## Text section
RE: [PATCH v5 0/7] vfio/type1: Add support for valid iova list management

From: Tian, Kevin
Date: Thu Mar 22 2018 - 05:11:06 EST


> From: Alex Williamson
> Sent: Thursday, March 22, 2018 1:11 AM
>
> On Wed, 21 Mar 2018 03:28:16 +0000
> "Tian, Kevin" <kevin.tian@xxxxxxxxx> wrote:
>
> > > From: Alex Williamson [mailto:alex.williamson@xxxxxxxxxx]
> > > Sent: Wednesday, March 21, 2018 6:55 AM
> > >
> > > On Mon, 19 Mar 2018 08:28:32 +0000
> > > "Tian, Kevin" <kevin.tian@xxxxxxxxx> wrote:
> > >
> > > > > From: Shameer Kolothum
> > > > > Sent: Friday, March 16, 2018 12:35 AM
> > > > >
> > > > > This series introduces an iova list associated with a vfio
> > > > > iommu. The list is kept updated taking care of iommu apertures,
> > > > > and reserved regions. Also this series adds checks for any conflict
> > > > > with existing dma mappings whenever a new device group is
> attached
> > > to
> > > > > the domain.

## Data extract
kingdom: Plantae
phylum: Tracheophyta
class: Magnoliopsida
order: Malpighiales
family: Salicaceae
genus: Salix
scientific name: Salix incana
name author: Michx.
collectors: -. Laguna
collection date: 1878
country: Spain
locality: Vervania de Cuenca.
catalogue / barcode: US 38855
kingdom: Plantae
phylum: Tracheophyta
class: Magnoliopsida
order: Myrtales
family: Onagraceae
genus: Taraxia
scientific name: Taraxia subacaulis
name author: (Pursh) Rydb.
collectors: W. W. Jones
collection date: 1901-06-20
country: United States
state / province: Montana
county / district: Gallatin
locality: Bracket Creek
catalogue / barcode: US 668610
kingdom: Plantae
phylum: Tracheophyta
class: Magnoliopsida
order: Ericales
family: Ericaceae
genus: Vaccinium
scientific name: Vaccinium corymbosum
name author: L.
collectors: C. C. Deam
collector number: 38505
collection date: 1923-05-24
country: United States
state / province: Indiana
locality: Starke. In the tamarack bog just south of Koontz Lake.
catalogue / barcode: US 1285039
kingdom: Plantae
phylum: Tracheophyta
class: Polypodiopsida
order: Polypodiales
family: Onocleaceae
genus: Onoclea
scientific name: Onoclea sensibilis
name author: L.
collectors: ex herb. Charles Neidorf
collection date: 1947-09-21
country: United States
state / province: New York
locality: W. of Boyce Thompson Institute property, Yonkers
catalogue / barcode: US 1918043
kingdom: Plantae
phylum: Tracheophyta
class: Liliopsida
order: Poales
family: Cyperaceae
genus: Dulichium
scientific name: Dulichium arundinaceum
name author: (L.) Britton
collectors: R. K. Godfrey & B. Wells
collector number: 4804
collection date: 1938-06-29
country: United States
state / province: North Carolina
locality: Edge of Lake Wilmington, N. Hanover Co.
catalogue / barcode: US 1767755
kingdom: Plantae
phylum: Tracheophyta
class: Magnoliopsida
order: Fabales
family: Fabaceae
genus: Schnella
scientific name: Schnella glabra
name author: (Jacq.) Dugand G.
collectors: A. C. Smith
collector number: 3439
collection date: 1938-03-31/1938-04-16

## Written problem A
According to the vfio patch email, what does the iova list take care of as it is kept updated?
## Written problem B
Carry on the vfio patch email from the point where it stops.
The records come from a different source than the vfio patch email.

## Reply A
It takes care of iommu apertures and reserved regions.

## Reply B
> > > > >
> > > > > User-space can retrieve valid iova ranges using
> > > VFIO_IOMMU_GET_INFO
> > > > > ioctl capability chains. Any dma map request outside the valid iova
> > > > > range will be rejected.
> > > >
> > > > GET_INFO is done at initialization time which is good for cold attached
> > > > devices. If a hotplugged device may cause change of valid iova ranges
> > > > at run-time, then there could be potential problem (which however is
> > > > difficult for user space or orchestration stack to figure out in advance)
> > > > Can we do some extension like below to make hotplug case cleaner?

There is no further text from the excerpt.